Boost in funds needed to fight AIDS

ZURICH - Global AIDS funding needs to be quadrupled to fight the epidemic's spread in the developing world, the United Nations said on Wednesday.

UNAIDS, a U.N. agency, called for between $32 billion and $51 billion to secure universal access to HIV/AIDS treatments by 2010 for the low- and middle-income countries most in need.

"We are simply not spending enough or doing enough. The world did not act early enough and we are now paying the price," UNAIDS deputy executive director Michel Sidibe told reporters.

The figures were published in a UNAIDS resource report, the latest assessment of the financial means needed to fight the spread of HIV and AIDS in 132 low- and middle-income nations.

According to the World Health Organisation, AIDS was the leading cause of death globally in men and women aged between 15 and 59 in 2002. More than 70 percent of people in need did not have access to life-extending antiretroviral drugs in 2006.

This year, around $10 billion in funds from public and private sources was available to fund the fight against the disease. UNAIDS said more was needed.

"We are looking at quadrupling current available resources," Paul De Lay, director of the UNAIDS evidence, monitoring and policy department, told reporters on a conference call.

A previous target of reaching 3 million patients with antiretroviral drug treatments by 2005 failed.

At current rates of increase, only 4.6 million patients would have access to drugs by 2010, rising to 8 million by 2015. That would be less than half those who need it, UNAIDS said.

Universal access by 2010 would provide treatment for 14 million people, but would come at a price. By 2015, that approach would need $45 billion to $63 billion, De Lay said.

De Lay called the 2010 universal access goal an ambitious scenario and said that there could be a "second approach" to achieving universal access to AIDS and HIV treatment.

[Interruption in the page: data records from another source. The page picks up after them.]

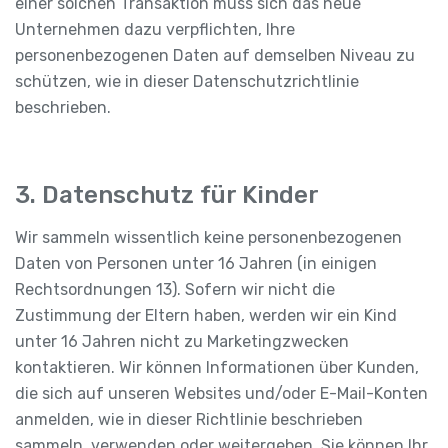
einer solchen Transaktion muss sich das neue
Unternehmen dazu verpflichten, Ihre
personenbezogenen Daten auf demselben Niveau zu
schützen, wie in dieser Datenschutzrichtlinie
beschrieben.
3. Datenschutz für Kinder
Wir sammeln wissentlich keine personenbezogenen
Daten von Personen unter 16 Jahren (in einigen
Rechtsordnungen 13). Sofern wir nicht die
Zustimmung der Eltern haben, werden wir ein Kind
unter 16 Jahren nicht zu Marketingzwecken
kontaktieren. Wir können Informationen über Kunden,
die sich auf unseren Websites und/oder E-Mail-Konten
anmelden, wie in dieser Richtlinie beschrieben
sammeln, verwenden oder weitergeben. Sie können Ihr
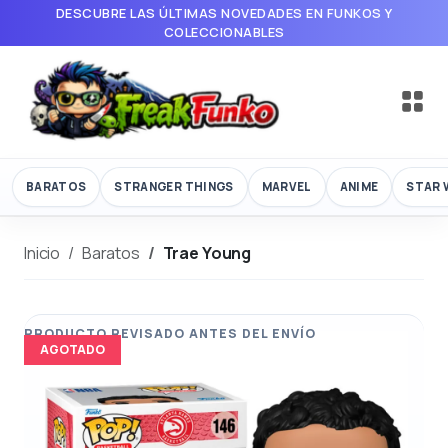
DESCUBRE LAS ÚLTIMAS NOVEDADES EN FUNKOS Y
COLECCIONABLES
BARATOS
STRANGER THINGS
MARVEL
ANIME
STAR 
Inicio
Baratos
Trae Young
AGOTADO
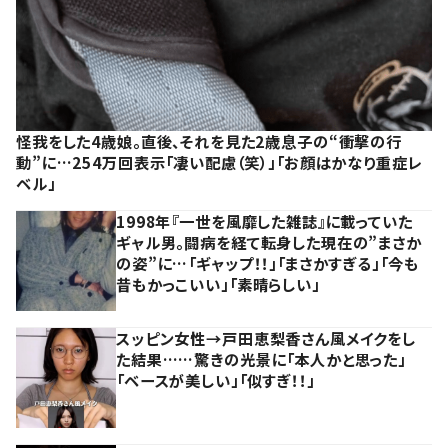
怪我をした4歳娘。直後、それを見た2歳息子の“衝撃の行
動”に…254万回表示「凄い配慮（笑）」「お顔はかなり重症レ
ベル」
1998年『一世を風靡した雑誌』に載っていた
ギャル男。闘病を経て転身した現在の”まさか
の姿”に…「ギャップ！！」「まさかすぎる」「今も
昔もかっこいい」「素晴らしい」
スッピン女性→戸田恵梨香さん風メイクをし
た結果……驚きの光景に「本人かと思った」
「ベースが美しい」「似すぎ！！」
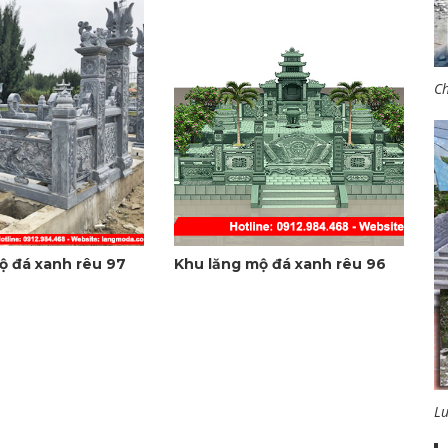
Ch
ộ đá xanh rêu 97
Khu lăng mộ đá xanh rêu 96
L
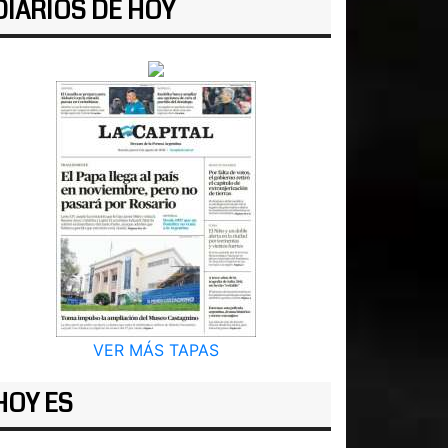
DIARIOS DE HOY
VER MÁS TAPAS
HOY ES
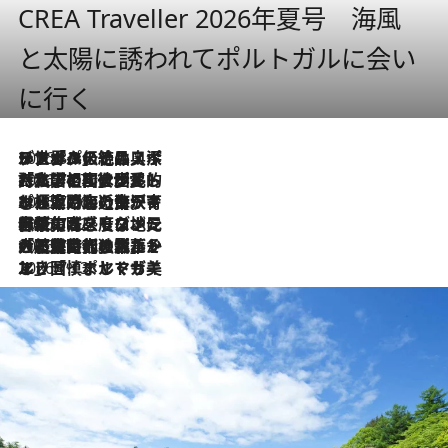
CREA Traveller 2026年夏号 海風
と太陽に誘われてポルトガルに会い
に行く
2026.8.8
リスボンの絶品スイーツ「パステル・デ・ナタ」とは？ポルトガル伝統の奥深い世界へ
2026.7.27
「私の祖国はポルトガル語です」国民的詩人フェルナンド・ペソアと、彼が愛した文学の街を歩く
2026.7.26
ポルトガル近海が育む極上の海の幸。キリリと冷えた白ワインと愉しむ、シーフード専門店の贅沢
2026.7.22
伝統の味をモダンに昇華。高感度な地元客が集う、リスボンの最旬ガストロノミー
2026.7.21
大航海時代の栄華から、震災、独裁、そして革命へ。ポルトガル・首都リスボンの石畳に刻まれた「歴史の光と影」
2026.7.13
エッセイ・ヤマザキマリ「慎ましくも美しき国 ポルトガル」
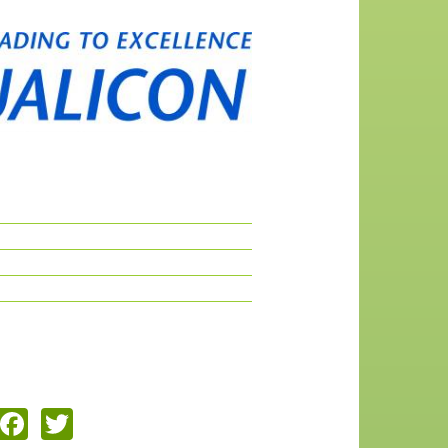
Email
Facebook
Twitter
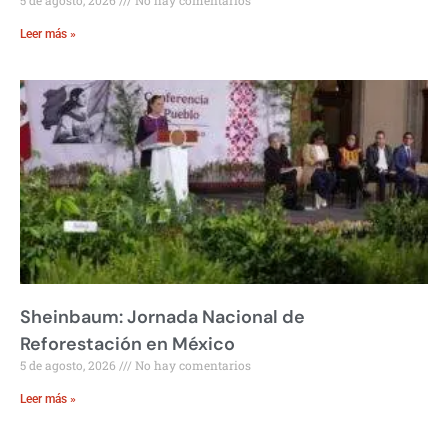
5 de agosto, 2026
No hay comentarios
Leer más »
Sheinbaum: Jornada Nacional de
Reforestación en México
5 de agosto, 2026
No hay comentarios
Leer más »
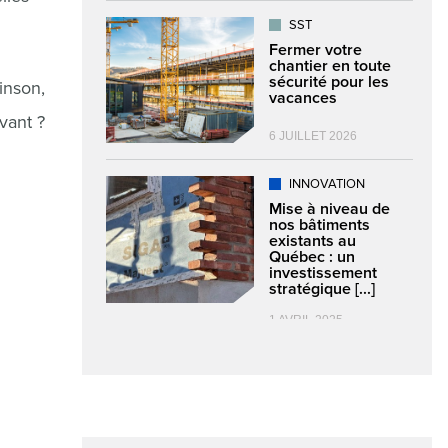
SST
Fermer votre
chantier en toute
sécurité pour les
inson,
vacances
vant ?
6 JUILLET 2026
INNOVATION
Mise à niveau de
nos bâtiments
existants au
Québec : un
investissement
stratégique [...]
1 AVRIL 2025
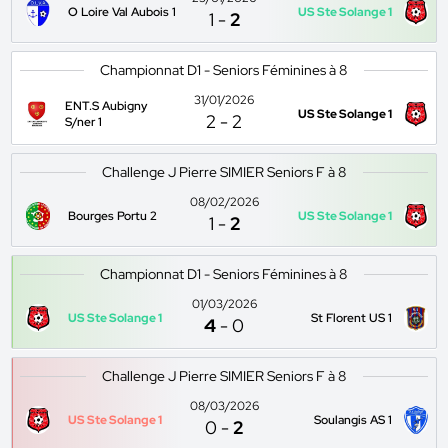
O Loire Val Aubois 1
US Ste Solange 1
1
-
2
Championnat D1 - Seniors Féminines à 8
31/01/2026
ENT.S Aubigny
US Ste Solange 1
2
-
2
S/ner 1
Challenge J Pierre SIMIER Seniors F à 8
08/02/2026
Bourges Portu 2
US Ste Solange 1
1
-
2
Championnat D1 - Seniors Féminines à 8
01/03/2026
US Ste Solange 1
St Florent US 1
4
-
0
Challenge J Pierre SIMIER Seniors F à 8
08/03/2026
US Ste Solange 1
Soulangis AS 1
0
-
2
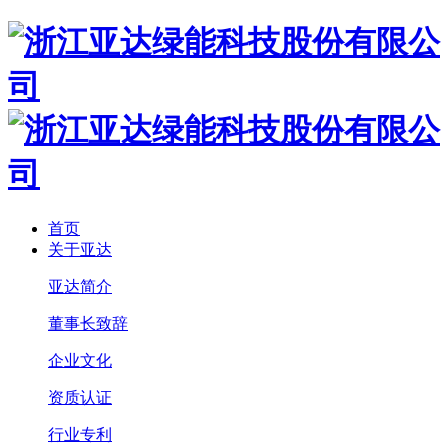
首页
关于亚达
亚达简介
董事长致辞
企业文化
资质认证
行业专利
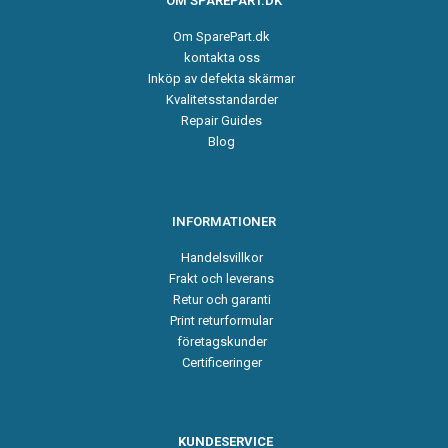
OM SPAREPART.DK
Om SparePart.dk
kontakta oss
Inköp av defekta skärmar
Kvalitetsstandarder
Repair Guides
Blog
INFORMATIONER
Handelsvillkor
Frakt och leverans
Retur och garanti
Print returformular
företagskunder
Certificeringer
KUNDESERVICE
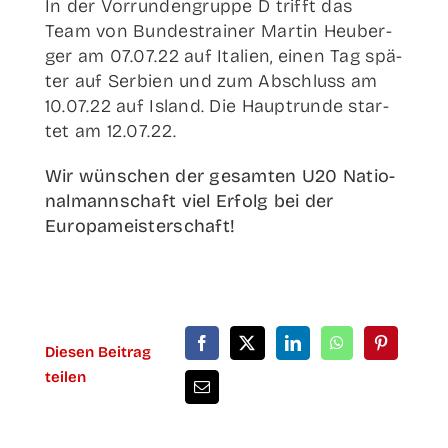
In der Vor­run­den­grup­pe D trifft das
Team von Bun­des­trai­ner Mar­tin Heu­ber­
ger am 07.07.22 auf Ita­li­en, einen Tag spä­
ter auf Ser­bi­en und zum Abschluss am
10.07.22 auf Island. Die Haupt­run­de star­
tet am 12.07.22.
Wir wün­schen der gesam­ten U20 Natio­
nal­mann­schaft viel Erfolg bei der
Europameisterschaft!
Die­sen Bei­trag
teilen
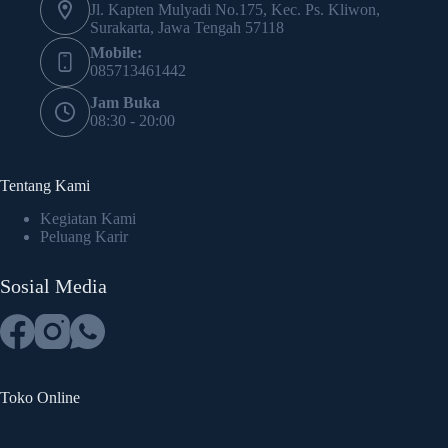
Jl. Kapten Mulyadi No.175, Kec. Ps. Kliwon,
Surakarta, Jawa Tengah 57118
Mobile:
085713461442
Jam Buka
08:30 - 20:00
Tentang Kami
Kegiatan Kami
Peluang Karir
Sosial Media
Toko Online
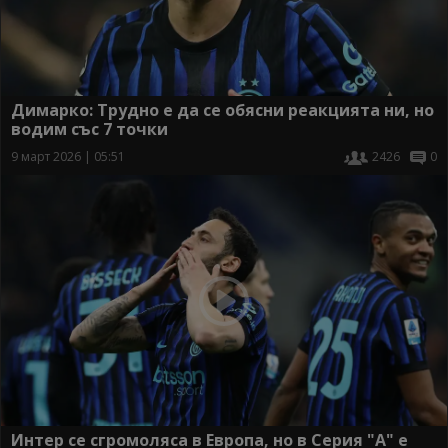
Димарко: Трудно е да се обясни реакцията ни, но
водим със 7 точки
9 март 2026 | 05:51
2426
0
Интер се сгромоляса в Европа, но в Серия "А" е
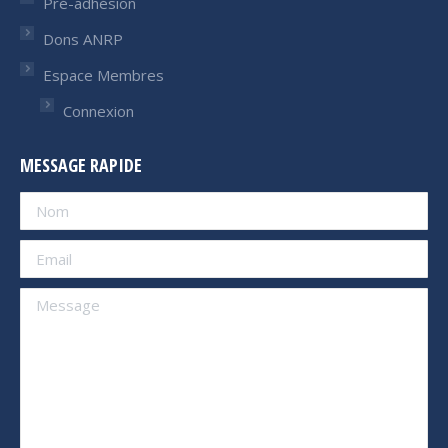
Pré-adhésion
Dons ANRP
Espace Membres
Connexion
MESSAGE RAPIDE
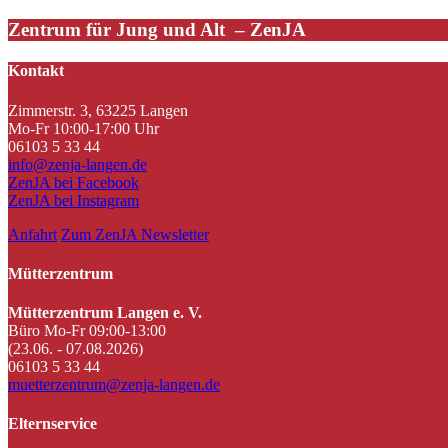
Zentrum für Jung und Alt – ZenJA
Kontakt
Zimmerstr. 3, 63225 Langen
Mo-Fr 10:00-17:00 Uhr
06103 5 33 44
info@zenja-langen.de
ZenJA bei Facebook
ZenJA bei Instagram
Anfahrt
Zum ZenJA Newsletter
Mütterzentrum
Mütterzentrum Langen e. V.
Büro Mo-Fr 09:00-13:00
(23.06. - 07.08.2026)
06103 5 33 44
muetterzentrum@zenja-langen.de
Elternservice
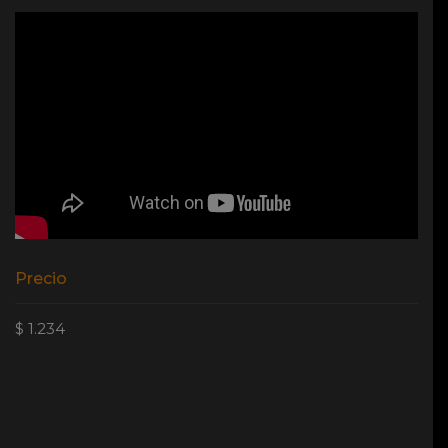
Precio
$ 1.234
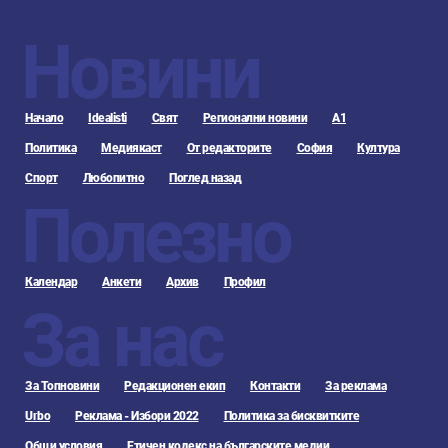
Новини
Начало
Idealisti
Свят
Регионални новини
А1
Политика
Медиякаст
От редакторите
София
Култура
Спорт
Любопитно
Поглед назад
Полезно
Календар
Анкети
Архив
Профил
За нас
За Топновини
Редакционен екип
Контакти
За реклама
Urbo
Реклама - Избори 2022
Политика за бисквитките
Общи условия
Етичен кодекс на българските медии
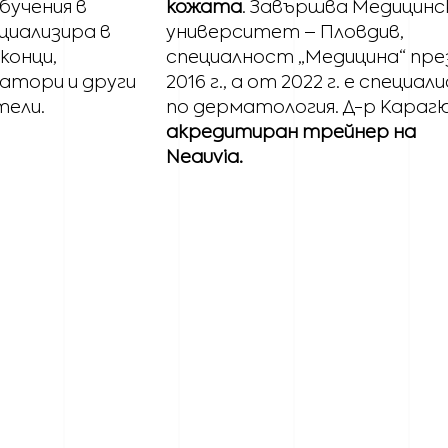
бучения в
кожата
. Завършва Медицинс
ециализира в
университет – Пловдив,
конци,
специалност „Медицина“ пре
атори и други
2016 г., а от 2022 г. е специал
тели.
по дерматология. Д-р Карагю
акредитиран трейнер на
Neauvia.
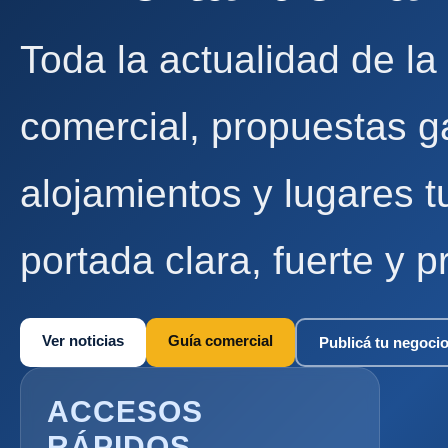
Toda la actualidad de la
comercial, propuestas g
alojamientos y lugares t
portada clara, fuerte y p
Ver noticias
Guía comercial
Publicá tu negoci
ACCESOS
RÁPIDOS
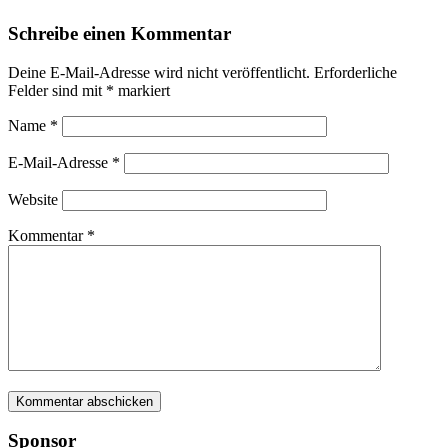
Schreibe einen Kommentar
Deine E-Mail-Adresse wird nicht veröffentlicht.
Erforderliche
Felder sind mit
*
markiert
Name
*
E-Mail-Adresse
*
Website
Kommentar
*
Sponsor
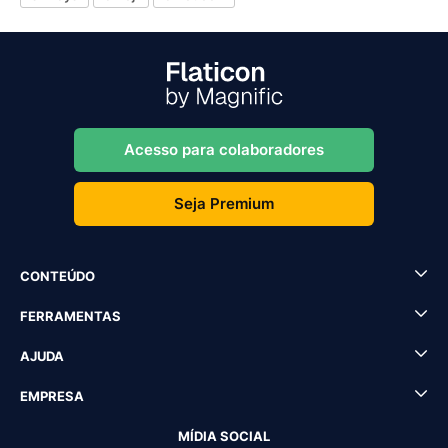
Acesso para colaboradores
Seja Premium
CONTEÚDO
FERRAMENTAS
AJUDA
EMPRESA
MÍDIA SOCIAL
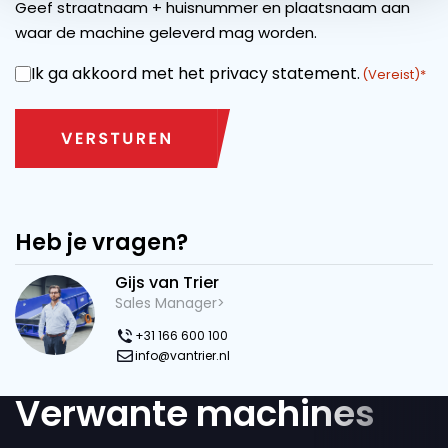
Geef straatnaam + huisnummer en plaatsnaam aan
waar de machine geleverd mag worden.
Ik ga akkoord met het privacy statement.
INSTEMMING
(Vereist)
Heb je vragen?
Gijs van Trier
Sales Manager>
+31 166 600 100
info@vantrier.nl
Verwante machines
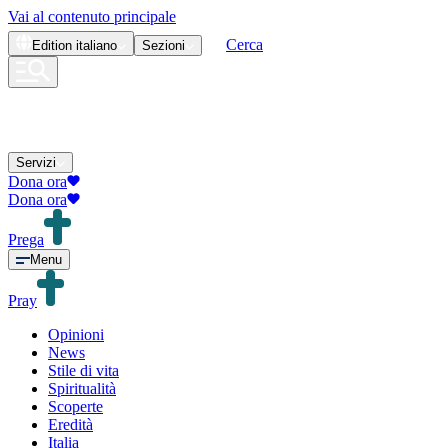
Vai al contenuto principale
Cerca
Edition
italiano
Sezioni
Servizi
Dona ora
Dona ora
Prega
Menu
Pray
Opinioni
News
Stile di vita
Spiritualità
Scoperte
Eredità
Italia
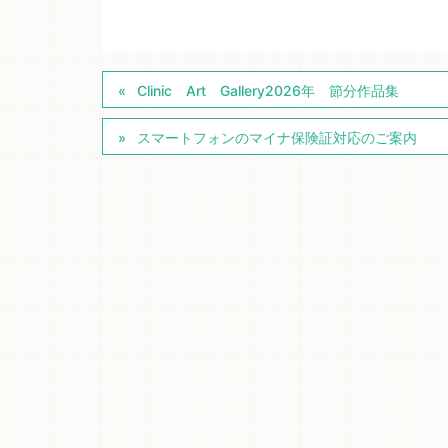
Clinic Art Gallery2026年 節分作品集
スマートフォンのマイナ保険証対応のご案内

This would involve individual countries setting their own timeline for achieving universal access. De Lay said all 132 countries would reach this goal by 2015.

"The second phase approach is what most countries are saying they can do," he said. This would require $41 billion to $58 billion.

In addition to more medicine, UNAIDS said new methods of intervention, or ways of reducing the spread of the disease, could be deployed, including male circumcision.